During the UPA era, the Planning Commission helmed PPPs, including writing the model contracts and granting of a VGF of 40% by the central government. An “internal paper” of the Planning Commission and RTI replies revealed the murky goings on in PPPs in 2010.
These documents showed that for 20 highway projects under scanner, PSBs had given a loan of ₹25,940 crore without collaterals to the private partners while the sanctioned cost of these projects was just ₹13,646 crore. That is, the loans given were nearly double the cost of the projects. Many PPP projects were abandoned and saddled PBSs with huge NPAs. Why did PSBs give 200% loans without collaterals and then landed themselves with NPAs remains an abiding mystery.
There is more.
In all highway projects a VGF of 40% had also been given to private partners by the central government. Taken together, the bank loan and VGF were far excess than the project costs.
For easy understanding, let us say a PPP project of ₹100 crore was sanctioned. The central government paid ₹40 crore of VGF upfront. The private partner went to a PSB and took a loan of ₹200 crore (double the project cost). In all, it received ₹240 crore for a ₹100-crore project. This means the private partner didn’t need to bring a penny of its own (the reason why it is being owed) and got an excess amount of ₹140 crore (₹240 crore minus ₹100 crore) to divert to its other projects. When the project is abandoned, or the loan is defaulted banks are holding up to ₹200 crore of NPAs.

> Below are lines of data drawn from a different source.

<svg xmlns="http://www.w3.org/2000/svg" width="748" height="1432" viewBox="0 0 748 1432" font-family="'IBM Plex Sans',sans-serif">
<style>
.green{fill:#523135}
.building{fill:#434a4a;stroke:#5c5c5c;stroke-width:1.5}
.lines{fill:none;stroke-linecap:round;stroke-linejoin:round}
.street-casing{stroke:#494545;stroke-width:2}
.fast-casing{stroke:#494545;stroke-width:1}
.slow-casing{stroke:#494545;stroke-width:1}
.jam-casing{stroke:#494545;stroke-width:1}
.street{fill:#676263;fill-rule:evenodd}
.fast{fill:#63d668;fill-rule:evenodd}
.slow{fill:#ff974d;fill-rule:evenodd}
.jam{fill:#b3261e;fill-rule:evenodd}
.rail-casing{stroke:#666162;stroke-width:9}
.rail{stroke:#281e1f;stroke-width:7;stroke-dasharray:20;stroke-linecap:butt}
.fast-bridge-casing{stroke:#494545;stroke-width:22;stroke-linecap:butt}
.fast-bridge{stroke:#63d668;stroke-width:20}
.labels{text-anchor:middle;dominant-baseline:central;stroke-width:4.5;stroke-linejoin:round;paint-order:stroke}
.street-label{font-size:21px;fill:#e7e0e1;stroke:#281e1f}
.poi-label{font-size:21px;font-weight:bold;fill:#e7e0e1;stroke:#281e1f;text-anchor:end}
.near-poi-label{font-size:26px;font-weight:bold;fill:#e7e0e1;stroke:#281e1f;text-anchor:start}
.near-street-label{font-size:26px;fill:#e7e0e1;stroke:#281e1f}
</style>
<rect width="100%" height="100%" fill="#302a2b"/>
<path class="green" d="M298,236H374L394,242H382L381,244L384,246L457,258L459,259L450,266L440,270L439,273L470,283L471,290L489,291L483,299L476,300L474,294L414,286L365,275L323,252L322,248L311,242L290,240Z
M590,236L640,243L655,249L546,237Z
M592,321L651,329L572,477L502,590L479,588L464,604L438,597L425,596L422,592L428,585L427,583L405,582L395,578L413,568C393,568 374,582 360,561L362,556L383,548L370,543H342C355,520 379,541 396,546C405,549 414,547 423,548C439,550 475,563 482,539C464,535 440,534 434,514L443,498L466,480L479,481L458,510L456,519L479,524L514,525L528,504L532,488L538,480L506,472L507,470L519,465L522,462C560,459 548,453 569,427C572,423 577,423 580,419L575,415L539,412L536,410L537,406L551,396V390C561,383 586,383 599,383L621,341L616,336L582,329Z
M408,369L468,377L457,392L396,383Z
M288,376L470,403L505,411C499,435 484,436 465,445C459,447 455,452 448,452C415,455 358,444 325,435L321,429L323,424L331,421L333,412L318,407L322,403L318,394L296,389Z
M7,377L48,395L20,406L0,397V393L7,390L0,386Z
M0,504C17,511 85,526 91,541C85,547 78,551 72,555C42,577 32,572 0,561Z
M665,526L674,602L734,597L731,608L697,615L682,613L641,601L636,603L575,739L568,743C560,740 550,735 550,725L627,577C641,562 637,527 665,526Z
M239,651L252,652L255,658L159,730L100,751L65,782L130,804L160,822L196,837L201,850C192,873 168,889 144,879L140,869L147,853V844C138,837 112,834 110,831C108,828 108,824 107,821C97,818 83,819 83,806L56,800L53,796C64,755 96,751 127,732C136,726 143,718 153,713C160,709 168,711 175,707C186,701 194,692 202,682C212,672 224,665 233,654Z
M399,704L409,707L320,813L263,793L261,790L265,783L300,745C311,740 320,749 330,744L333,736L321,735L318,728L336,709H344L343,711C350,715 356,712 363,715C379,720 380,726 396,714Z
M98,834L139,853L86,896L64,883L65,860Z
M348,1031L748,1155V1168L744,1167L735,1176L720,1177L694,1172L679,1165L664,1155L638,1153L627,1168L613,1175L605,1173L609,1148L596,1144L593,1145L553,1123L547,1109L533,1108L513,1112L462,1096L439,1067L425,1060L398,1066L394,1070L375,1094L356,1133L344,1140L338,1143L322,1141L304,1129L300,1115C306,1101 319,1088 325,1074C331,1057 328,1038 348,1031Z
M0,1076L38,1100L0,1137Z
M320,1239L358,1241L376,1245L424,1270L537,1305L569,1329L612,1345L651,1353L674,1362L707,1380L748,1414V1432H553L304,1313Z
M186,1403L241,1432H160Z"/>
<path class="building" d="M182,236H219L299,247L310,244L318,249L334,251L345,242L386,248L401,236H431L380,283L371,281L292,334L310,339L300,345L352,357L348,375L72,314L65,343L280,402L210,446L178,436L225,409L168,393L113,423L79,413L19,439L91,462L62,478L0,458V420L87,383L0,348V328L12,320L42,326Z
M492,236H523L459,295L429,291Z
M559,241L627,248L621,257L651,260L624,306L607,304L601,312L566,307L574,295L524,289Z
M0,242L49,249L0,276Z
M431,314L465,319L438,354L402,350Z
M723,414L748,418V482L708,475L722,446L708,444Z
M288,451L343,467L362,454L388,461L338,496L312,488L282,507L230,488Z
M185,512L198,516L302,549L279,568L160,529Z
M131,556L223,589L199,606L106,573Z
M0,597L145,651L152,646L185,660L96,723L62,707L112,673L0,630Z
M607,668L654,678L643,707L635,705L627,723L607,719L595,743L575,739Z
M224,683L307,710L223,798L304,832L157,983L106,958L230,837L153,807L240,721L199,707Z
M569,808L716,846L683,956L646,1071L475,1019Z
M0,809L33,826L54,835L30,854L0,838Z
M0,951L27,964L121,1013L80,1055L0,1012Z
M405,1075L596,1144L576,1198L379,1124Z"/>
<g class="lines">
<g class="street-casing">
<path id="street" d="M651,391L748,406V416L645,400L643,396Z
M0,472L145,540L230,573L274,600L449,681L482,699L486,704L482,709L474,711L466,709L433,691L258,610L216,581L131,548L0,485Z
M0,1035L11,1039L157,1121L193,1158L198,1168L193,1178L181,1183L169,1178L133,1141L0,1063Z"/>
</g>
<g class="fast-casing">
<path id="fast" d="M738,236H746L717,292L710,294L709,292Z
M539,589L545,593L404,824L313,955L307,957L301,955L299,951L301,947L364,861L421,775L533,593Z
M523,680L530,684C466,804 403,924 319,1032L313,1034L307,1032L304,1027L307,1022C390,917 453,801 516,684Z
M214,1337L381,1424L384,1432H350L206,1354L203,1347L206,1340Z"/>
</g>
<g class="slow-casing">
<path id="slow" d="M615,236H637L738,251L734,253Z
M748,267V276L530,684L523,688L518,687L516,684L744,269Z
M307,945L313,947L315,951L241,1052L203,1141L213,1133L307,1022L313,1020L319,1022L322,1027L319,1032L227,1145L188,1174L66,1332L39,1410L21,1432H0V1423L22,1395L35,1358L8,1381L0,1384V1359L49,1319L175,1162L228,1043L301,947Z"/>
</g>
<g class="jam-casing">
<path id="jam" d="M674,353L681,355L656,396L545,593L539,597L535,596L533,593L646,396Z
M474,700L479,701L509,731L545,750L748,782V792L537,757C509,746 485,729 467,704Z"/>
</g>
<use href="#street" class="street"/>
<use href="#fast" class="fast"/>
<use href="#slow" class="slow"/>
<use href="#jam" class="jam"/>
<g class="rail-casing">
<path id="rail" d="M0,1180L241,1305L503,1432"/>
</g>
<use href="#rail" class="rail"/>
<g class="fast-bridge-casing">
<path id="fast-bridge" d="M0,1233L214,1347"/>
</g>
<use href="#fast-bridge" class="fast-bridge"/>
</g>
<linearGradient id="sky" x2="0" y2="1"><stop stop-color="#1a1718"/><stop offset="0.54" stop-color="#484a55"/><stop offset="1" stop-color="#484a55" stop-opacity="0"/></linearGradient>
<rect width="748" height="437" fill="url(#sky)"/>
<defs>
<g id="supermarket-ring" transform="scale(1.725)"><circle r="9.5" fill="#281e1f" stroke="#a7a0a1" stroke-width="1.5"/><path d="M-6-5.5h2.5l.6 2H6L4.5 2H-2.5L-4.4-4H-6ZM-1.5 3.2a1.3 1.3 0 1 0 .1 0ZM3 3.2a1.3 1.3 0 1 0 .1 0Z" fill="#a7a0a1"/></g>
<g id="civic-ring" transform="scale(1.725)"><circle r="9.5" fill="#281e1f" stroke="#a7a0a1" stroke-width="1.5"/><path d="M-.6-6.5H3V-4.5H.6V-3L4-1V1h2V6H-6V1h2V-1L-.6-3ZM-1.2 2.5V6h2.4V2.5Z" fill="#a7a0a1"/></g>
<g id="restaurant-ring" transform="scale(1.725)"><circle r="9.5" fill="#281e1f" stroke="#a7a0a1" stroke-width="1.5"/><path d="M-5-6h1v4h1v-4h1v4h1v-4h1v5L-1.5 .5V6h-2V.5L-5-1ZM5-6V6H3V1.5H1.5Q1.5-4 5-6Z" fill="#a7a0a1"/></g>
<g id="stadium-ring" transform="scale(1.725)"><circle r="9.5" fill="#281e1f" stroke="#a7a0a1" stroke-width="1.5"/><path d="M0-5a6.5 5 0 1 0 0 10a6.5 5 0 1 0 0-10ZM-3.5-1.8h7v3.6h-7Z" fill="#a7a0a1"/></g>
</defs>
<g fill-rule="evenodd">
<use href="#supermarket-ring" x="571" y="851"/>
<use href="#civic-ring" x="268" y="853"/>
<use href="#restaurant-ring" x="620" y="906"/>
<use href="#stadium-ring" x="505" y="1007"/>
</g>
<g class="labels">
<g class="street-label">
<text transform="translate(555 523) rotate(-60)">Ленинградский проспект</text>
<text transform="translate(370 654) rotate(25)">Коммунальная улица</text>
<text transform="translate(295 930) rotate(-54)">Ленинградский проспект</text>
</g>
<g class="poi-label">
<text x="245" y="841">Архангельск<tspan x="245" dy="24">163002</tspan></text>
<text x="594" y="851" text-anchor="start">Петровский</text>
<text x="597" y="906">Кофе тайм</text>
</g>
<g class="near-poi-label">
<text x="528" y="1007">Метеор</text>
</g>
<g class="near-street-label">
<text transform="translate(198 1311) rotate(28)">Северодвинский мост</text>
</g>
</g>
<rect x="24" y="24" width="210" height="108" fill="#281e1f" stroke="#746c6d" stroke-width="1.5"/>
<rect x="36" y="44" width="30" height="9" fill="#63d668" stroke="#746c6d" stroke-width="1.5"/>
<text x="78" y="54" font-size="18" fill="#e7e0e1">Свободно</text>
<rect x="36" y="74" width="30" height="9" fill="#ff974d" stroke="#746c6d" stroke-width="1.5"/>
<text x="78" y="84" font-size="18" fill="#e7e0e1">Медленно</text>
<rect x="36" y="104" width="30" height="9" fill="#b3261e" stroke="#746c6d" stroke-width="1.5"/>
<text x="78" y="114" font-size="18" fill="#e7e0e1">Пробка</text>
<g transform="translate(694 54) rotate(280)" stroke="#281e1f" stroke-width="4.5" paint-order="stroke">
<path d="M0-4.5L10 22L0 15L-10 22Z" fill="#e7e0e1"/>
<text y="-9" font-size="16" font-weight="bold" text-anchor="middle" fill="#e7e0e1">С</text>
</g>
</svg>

This was not the only cause of worry.
The Gurgaon Expressway toll booths were dismantled in 2012. One of the main reasons was excessive profiteering by under-reporting number of vehicles that passed through the toll booths maintained by the private partner. The other irritant was the huge traffic jams at either side of toll booths. The same was the case with the DND flyway in Noida, which was dismantled in 2016.
NDA revives PPP and VGF
Instead of being wary, the NDA-II government revived both PPPs and VGF in a big way. In 2014, it announced ₹1 crore of VGF for each 1 MW of solar energy plants. In 2015, it gave “one time fund infusion” to many of the highway projects that were stuck — over and above the 40% VGF the private partners had already received.

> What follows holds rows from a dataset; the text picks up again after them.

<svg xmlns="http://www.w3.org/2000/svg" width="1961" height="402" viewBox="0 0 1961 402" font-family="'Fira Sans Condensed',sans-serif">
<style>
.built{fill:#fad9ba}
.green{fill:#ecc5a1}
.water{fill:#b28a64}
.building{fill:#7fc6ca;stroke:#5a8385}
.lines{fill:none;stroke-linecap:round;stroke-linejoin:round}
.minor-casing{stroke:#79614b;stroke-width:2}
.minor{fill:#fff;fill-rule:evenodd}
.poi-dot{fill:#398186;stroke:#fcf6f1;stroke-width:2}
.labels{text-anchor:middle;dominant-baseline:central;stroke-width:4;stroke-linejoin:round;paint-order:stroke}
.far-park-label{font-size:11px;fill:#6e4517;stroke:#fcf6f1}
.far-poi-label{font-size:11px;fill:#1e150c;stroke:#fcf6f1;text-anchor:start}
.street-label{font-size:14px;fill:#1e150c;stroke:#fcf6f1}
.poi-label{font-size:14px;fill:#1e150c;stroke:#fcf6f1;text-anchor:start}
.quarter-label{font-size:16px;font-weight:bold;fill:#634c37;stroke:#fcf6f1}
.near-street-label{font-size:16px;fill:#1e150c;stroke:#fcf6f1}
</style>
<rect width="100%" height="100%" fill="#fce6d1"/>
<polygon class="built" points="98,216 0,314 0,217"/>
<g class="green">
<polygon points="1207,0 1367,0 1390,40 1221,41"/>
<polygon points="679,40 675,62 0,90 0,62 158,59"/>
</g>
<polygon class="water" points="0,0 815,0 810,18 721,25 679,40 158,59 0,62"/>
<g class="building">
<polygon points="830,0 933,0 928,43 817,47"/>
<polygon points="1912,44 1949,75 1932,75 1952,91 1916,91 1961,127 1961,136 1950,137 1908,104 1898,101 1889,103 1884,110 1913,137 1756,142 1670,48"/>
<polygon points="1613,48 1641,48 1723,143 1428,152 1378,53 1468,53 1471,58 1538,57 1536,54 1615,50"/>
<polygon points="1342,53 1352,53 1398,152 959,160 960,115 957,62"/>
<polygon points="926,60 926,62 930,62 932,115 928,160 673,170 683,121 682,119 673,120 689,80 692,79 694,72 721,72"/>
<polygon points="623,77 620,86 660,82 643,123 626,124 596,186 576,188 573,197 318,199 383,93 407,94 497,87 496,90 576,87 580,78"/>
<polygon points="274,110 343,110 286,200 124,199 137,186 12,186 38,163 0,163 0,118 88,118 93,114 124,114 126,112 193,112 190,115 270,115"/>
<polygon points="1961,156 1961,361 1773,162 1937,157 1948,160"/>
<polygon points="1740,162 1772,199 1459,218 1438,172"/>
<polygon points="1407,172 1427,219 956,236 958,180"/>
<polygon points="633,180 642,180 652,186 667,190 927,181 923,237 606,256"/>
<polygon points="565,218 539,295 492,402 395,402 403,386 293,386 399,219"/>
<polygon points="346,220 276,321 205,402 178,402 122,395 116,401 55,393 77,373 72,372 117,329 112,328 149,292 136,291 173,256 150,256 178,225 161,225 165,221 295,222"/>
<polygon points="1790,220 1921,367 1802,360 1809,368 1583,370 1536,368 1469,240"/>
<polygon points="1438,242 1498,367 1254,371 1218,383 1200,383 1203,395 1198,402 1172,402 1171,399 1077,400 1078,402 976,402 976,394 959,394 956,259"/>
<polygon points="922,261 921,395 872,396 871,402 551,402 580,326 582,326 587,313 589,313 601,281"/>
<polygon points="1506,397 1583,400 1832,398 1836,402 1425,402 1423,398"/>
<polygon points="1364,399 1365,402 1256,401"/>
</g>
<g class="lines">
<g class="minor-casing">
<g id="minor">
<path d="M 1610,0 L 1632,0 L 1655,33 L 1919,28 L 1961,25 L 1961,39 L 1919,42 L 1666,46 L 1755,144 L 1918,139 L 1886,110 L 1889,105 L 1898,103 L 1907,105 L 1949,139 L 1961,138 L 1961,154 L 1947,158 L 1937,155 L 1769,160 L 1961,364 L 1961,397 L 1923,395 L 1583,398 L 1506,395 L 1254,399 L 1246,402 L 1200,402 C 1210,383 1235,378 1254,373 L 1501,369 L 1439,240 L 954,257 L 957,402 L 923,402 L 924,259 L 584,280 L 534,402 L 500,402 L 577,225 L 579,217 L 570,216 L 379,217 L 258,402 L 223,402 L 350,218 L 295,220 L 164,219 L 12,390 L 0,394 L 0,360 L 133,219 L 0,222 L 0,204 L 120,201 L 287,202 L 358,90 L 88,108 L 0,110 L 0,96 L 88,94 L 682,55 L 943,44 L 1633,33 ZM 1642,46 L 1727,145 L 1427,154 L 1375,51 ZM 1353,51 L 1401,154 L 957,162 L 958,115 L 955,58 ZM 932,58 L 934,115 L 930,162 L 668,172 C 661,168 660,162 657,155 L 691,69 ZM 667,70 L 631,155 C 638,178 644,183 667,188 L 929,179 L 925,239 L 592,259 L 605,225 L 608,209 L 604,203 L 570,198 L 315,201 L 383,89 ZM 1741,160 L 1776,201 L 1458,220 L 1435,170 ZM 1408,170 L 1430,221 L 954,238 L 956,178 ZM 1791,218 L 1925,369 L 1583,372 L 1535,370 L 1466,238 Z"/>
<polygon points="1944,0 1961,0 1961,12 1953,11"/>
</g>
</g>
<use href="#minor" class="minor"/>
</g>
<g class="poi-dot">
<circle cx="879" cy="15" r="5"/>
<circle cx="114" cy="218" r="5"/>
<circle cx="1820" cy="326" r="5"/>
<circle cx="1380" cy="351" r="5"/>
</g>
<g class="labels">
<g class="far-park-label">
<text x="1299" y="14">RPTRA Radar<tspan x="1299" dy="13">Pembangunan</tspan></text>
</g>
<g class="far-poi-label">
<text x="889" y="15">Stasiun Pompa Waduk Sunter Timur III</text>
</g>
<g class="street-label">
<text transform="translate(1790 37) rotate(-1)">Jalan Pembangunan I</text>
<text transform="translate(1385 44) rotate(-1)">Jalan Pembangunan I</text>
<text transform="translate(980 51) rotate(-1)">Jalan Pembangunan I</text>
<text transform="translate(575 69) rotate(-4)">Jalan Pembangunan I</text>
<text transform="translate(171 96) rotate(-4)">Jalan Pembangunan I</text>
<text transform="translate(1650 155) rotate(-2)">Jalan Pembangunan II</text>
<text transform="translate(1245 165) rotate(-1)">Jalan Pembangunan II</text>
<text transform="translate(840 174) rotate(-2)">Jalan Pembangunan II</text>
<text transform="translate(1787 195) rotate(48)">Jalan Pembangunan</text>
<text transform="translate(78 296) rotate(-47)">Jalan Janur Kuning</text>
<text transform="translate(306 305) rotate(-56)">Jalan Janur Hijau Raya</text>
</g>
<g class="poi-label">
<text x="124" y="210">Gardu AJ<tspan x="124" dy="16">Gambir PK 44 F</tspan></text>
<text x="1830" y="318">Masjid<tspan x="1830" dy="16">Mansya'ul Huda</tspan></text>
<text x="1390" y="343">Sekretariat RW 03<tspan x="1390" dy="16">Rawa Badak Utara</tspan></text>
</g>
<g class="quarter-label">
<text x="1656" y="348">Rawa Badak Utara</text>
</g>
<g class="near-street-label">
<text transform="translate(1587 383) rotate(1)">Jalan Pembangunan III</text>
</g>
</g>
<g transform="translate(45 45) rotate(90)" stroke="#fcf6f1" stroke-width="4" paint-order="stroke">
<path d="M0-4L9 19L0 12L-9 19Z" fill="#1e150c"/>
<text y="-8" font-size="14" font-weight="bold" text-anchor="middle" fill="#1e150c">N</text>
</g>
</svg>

Before and after the pandemic hit, the central government aggressively pushed for VGF for private medical colleges (not private hospitals), in the budget and in official communications. It asked states to give unencumbered land, tax concessions and other financial help, which it could reclaim from the Ayushman Bharat (PM-JAY). It also asked states to hand over (public) district hospitals to those private medical colleges for running and maintenance.
Now VGFs for PPP projects are climbing up.
In FY15, the VGF was ₹596 crore — the Parliament was informed by the government. The Union Cabinet approved VGF outlays of ₹1,400 crore for FY21, ₹1,500 crore for FY22, ₹1,600 for FY23, ₹1,700 crore for FY24 and ₹1,900 crore for FY25 at its meeting in November 2020.
But there is no comprehensive study in India of how many projects have been built under the PPP model, how much funds the central and state governments have paid for it and how much NPAs have been built up by these projects.
These are the key to know the efficiency of PPP model. Until then, one can expect more about “stressed” PPP projects.